About HSM cleanup behavior¶
Distributed Issuer generates a new key pair whenever it needs a new Issuer Certificate. Each key pair consumes a portion of the HSM's finite storage, so it is important to remove keys from the HSM when they're no longer needed.
A Distributed Issuer instance that is shut down gracefully will automatically remove the key pair it generated from the HSM.
Distributed Issuer and Next-Gen Trust Security¶
When Distributed Issuer is connected to Next-Gen Trust Security, it is equipped with additional logic that helps clean up orphaned keys when Distributed Issuer is inactive due to not being gracefully shut down. A Distributed Issuer instance that is shut down gracefully will automatically remove the key pair it generated from the HSM. If the shutdown is not graceful, Distributed Issuer is equipped to help with orphaned keys. A Distributed Issuer instance is considered "inactive" if it has not reported statistics to the control plane in more than three days.
Once per day, active Distributed Issuer instances will attempt to remove keys from the HSM for inactive Distributed Issuer instances that were bootstrapped using the same configuration.
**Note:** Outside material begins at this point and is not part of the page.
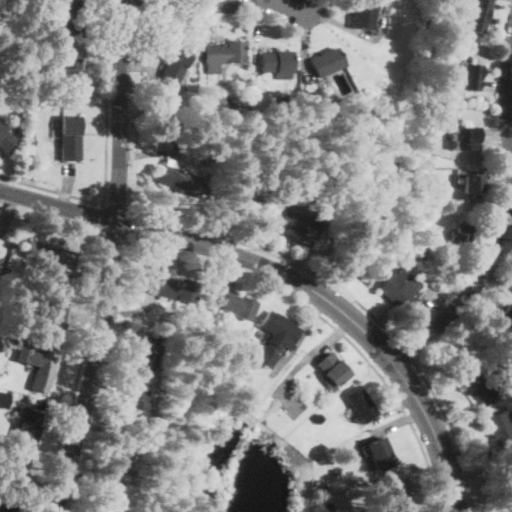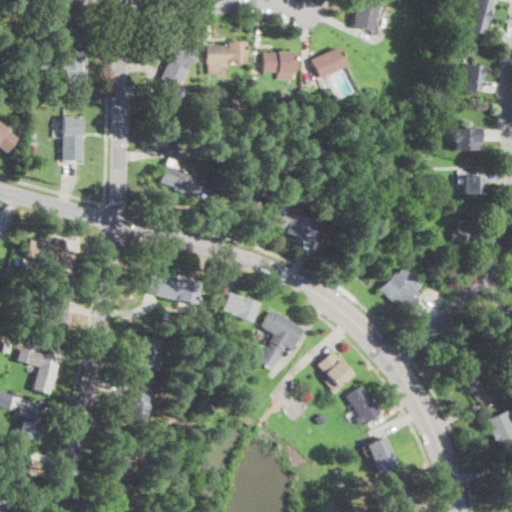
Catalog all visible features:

The cleanup process uses a randomly generated identifier (UUID) assigned to the CKA_ID attribute for each generated key pair on the HSM device. This identifier is also sent to Next-Gen Trust Security, creating an association between the identifier and the Distributed Issuer instance.
When Distributed Issuer requests data for inactive instances from Next-Gen Trust Security, it receives the identifier for each inactive instance. Distributed Issuer then filters objects on the HSM device using the CKA_ID attribute that matches the identifier value and removes these objects from the HSM.